**Problem statement:**
Please transcribe the data below in full. Omit any picture you find in it.
================================
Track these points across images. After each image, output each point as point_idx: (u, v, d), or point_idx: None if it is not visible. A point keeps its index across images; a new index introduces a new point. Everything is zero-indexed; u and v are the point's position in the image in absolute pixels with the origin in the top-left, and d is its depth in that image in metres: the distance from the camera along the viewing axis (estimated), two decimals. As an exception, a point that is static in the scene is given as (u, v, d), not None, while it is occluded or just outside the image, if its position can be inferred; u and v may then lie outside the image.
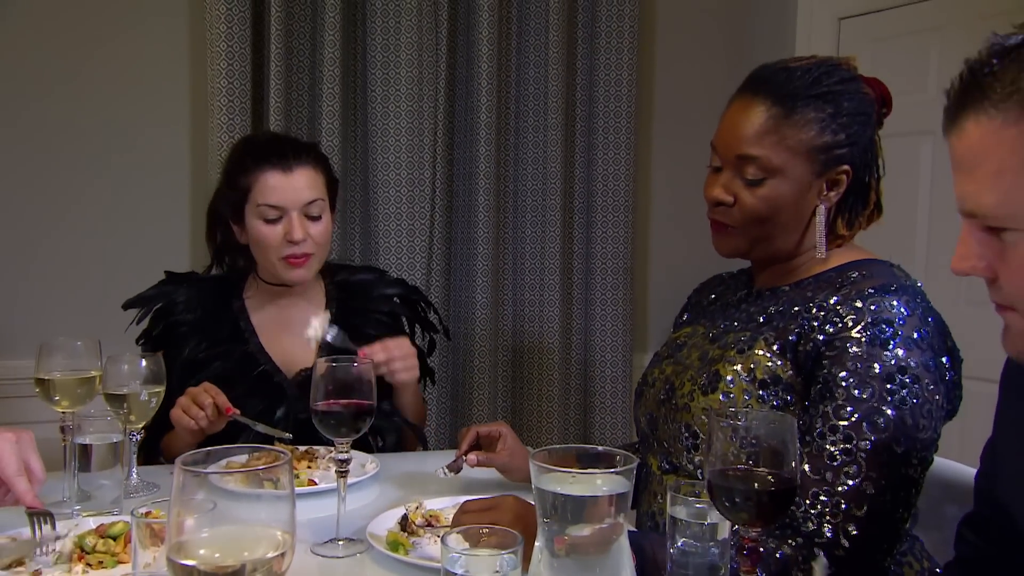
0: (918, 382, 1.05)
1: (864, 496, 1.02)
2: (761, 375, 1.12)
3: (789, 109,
================================
**Answer to the problem:**
Track these points across images. After each image, output each point as point_idx: (u, v, d), or point_idx: None if it is not visible. A point keeps its index across images; a new index introduces a new point. Everything is zero-indexed; u and v are the point's position in the image in absolute pixels with the origin in the top-left, and d is its depth in that image in metres: the distance from the camera along the viewing axis (estimated), two decimals. As an exception, a point that is static in the scene is given as (u, v, d), not None, while it is occluded or just outside the image, if its position can be inferred; u and v may then lie outside the image.
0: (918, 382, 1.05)
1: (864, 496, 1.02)
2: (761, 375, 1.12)
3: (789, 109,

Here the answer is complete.